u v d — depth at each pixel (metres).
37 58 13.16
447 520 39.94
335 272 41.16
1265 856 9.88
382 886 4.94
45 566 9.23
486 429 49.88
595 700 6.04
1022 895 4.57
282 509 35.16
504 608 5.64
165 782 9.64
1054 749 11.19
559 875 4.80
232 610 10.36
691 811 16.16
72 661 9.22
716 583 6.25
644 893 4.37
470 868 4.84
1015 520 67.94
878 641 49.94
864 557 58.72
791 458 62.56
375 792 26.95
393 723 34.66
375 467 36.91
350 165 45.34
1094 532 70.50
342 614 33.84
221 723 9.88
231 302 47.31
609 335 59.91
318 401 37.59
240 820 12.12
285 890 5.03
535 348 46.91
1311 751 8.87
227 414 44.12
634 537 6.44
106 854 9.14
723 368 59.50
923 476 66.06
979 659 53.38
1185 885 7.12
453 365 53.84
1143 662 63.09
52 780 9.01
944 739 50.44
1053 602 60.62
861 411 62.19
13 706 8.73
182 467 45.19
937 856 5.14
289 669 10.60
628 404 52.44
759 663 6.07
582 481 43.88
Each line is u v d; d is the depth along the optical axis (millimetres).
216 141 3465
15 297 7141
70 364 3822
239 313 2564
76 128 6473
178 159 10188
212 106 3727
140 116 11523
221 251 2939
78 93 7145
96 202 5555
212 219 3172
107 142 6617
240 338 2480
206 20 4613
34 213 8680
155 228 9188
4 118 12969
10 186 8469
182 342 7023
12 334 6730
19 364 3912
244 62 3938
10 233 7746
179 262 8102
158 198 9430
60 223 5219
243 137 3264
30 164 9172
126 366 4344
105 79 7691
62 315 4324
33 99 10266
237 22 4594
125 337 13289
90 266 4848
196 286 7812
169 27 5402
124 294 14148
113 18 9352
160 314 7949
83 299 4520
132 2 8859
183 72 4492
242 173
+ + +
_Work order_.
Find the lines in the records above that hold the word "depth", and give only how many there are.

_Response_.
2